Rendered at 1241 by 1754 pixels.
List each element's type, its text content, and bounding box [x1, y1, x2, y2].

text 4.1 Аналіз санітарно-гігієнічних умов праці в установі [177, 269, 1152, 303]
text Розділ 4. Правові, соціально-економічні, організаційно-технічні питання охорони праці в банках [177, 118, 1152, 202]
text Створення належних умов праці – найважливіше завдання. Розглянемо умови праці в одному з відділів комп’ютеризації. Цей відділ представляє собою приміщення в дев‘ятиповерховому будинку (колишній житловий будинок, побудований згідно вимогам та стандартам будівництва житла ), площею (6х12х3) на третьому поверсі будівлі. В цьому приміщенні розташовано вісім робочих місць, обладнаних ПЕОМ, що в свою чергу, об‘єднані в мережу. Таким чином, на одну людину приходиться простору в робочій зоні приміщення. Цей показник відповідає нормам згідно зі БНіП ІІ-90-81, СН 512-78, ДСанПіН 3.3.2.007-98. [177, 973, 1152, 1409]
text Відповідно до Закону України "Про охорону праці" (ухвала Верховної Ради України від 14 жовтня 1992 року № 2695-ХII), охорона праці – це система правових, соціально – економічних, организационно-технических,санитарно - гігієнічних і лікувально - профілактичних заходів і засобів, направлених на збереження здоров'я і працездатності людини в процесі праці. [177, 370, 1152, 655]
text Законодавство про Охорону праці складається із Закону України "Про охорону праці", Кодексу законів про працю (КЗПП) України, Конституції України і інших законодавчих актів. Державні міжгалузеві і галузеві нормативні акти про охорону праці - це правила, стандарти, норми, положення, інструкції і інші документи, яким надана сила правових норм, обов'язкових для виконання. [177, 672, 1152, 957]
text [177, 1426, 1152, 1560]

========================

INSTRUCTIONS FOR THE TASK
Wherever the string "соціально" appears in the entries above, return the line it appears on.

ANSWER SECTION
text Розділ 4. Правові, соціально-економічні, організаційно-технічні питання охорони праці в банках [177, 118, 1152, 202]
text Відповідно до Закону України "Про охорону праці" (ухвала Верховної Ради України від 14 жовтня 1992 року № 2695-ХII), охорона праці – це система правових, соціально – економічних, организационно-технических,санитарно - гігієнічних і лікувально - профілактичних заходів і засобів, направлених на збереження здоров'я і працездатності людини в процесі праці. [177, 370, 1152, 655]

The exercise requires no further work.